* start Text *

My curly moustache is in the making
I got vouchers for Xtravision around Christmas, and thought I’d be worthwhile actually making use of them, preferably to try other games that I’m interested in but unsure of buying, but hey, trying out movies I wouldn’t bother buying can’t hurt either. … can it?
We watched Outcast. I didn’t even read the blurb in detail, all I saw was a neat lookin’ Resident Evil style claw on the box along with a couple of beardy Irish actors on the images on the back, and I thought, “sold!” Having watched it, I can say it isn’t really my thing.
A mother and son move from their caravan to the inner city slums. The boy happens to turn into a monster at night. There’s two folks from a strange cult out to find the two and kill them. There’s a romance between the boy and a local girl. The mother is frighteningly overbearing. Misery ensues.
It’s… an intriguing film, I’ll give it that. I was intrigued by the visual direction for its very dark and stark look, focusing on grey and brown earthy colours that give everything a few despondent style with heavy emphasis on darkness, shadow and silhouette… but the rest of the film? Ehhh.
My beef is that the whole thing is just so fucking miserable. Everybody is grouchy, moody, needlessly hostile to everyone they converse with, and just no fun to watch. The acting’s fitting for such characters, but the whole story just seems to take place in this orb of unhappiness where everyone’s either a joyless fuck or a fuck hit by hard luck. I couldn’t help but wonder what any of the characters actually do when they’re not on-screen – you don’t see anyone partaking in pastimes or going to work or actually doing anything besides being miserable. It’s like, gee, what do you guys do for fun around here? Oh, you slit your wrists and then paint the walls with blood? Oh. That’s cool. I’m not hanging with you anymore. (yes, that happens in the film. Done in the nude, no less. Tasteful.)

* end Text *

§ **Aim of the task**
Turn the paragraph of the film review that begins "A mother and son move" into a short bulleted list of its plot points.

* start Entries provided *

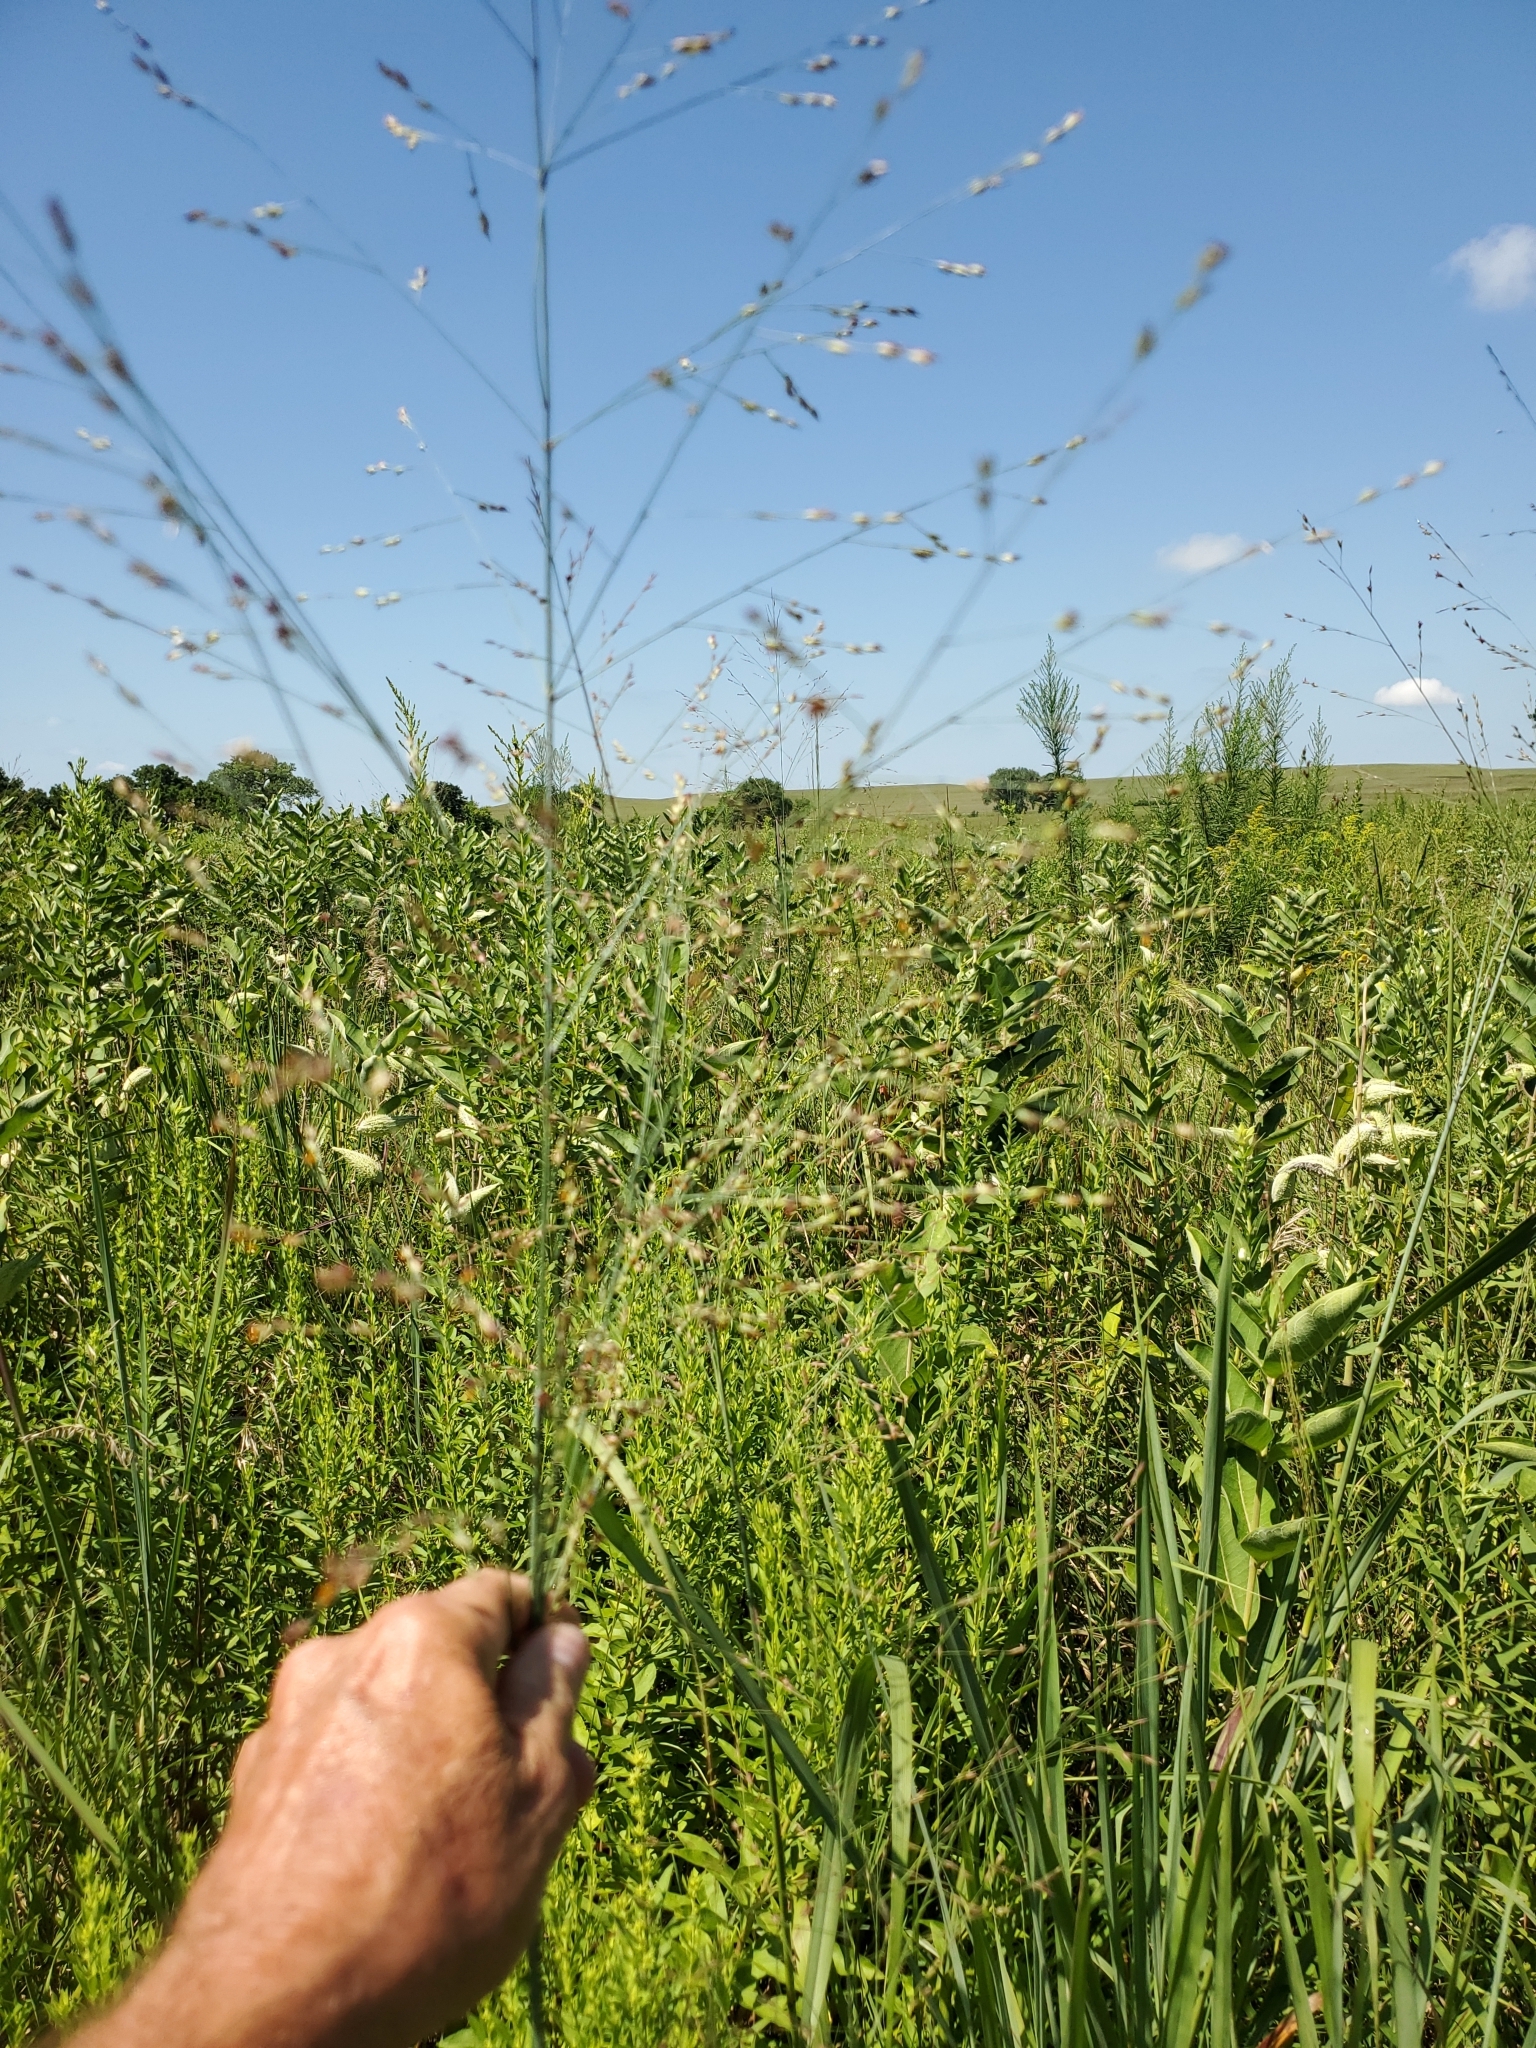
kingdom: Plantae
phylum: Tracheophyta
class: Liliopsida
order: Poales
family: Poaceae
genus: Panicum
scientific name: Panicum virgatum
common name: Switchgrass
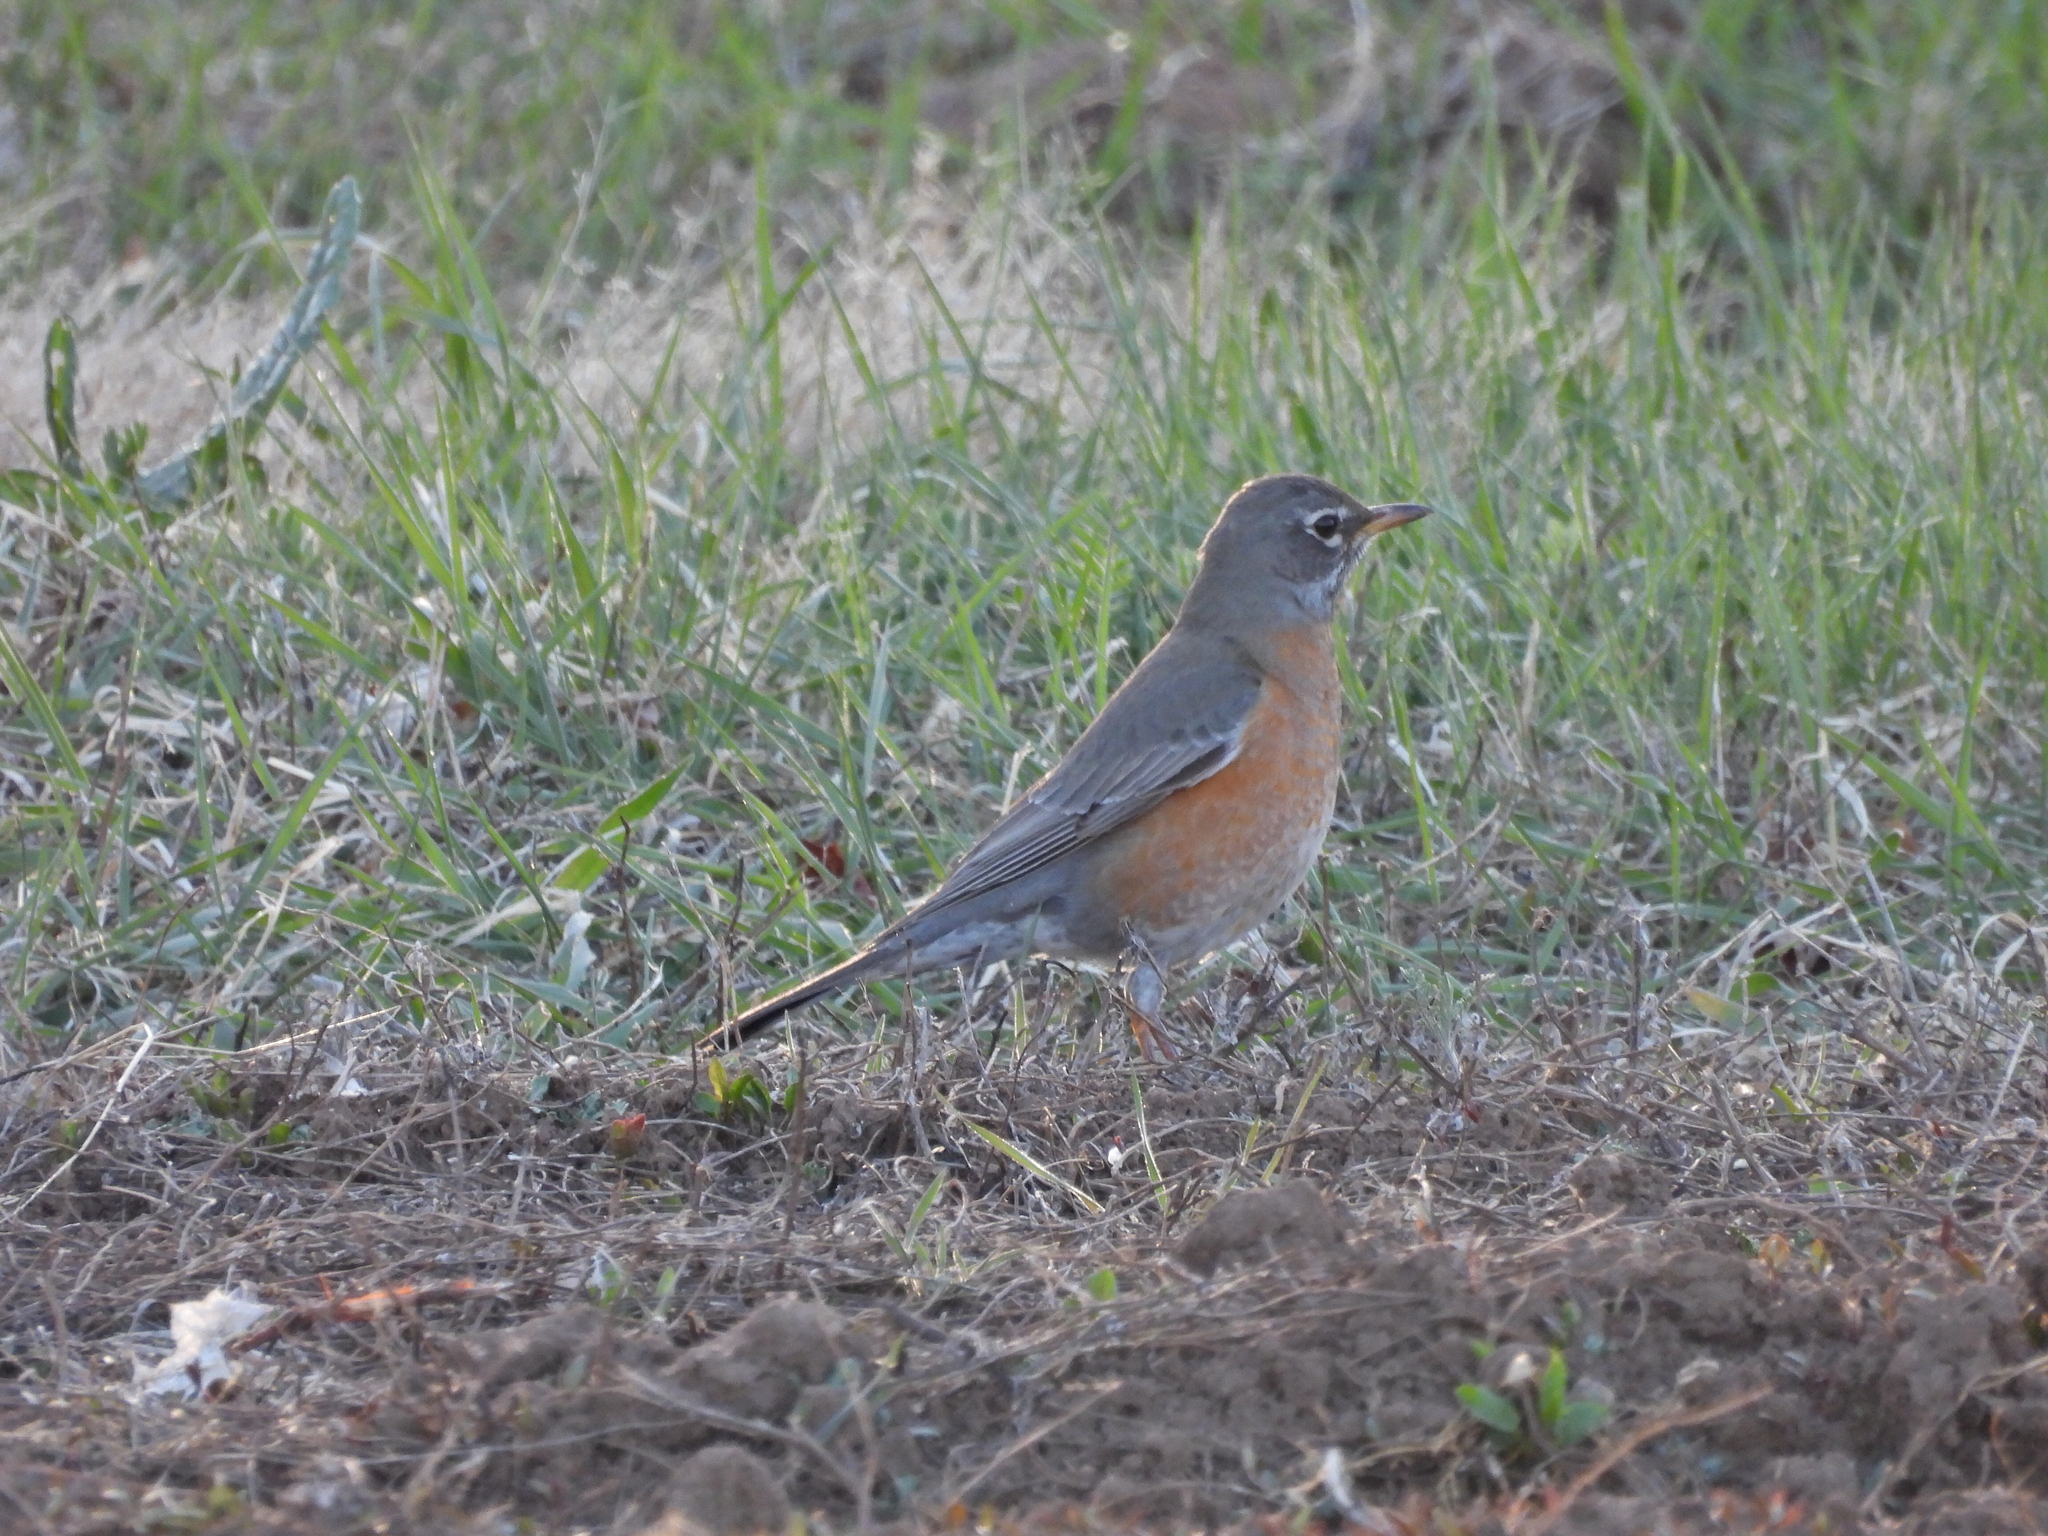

* end Entries provided *

§ **Task response**
- A mother and son move from their caravan to the inner-city slums.
- The boy turns into a monster at night.
- Two people from a strange cult are out to find and kill them.
- The boy has a romance with a local girl.
- The mother is frighteningly overbearing.
- Misery follows.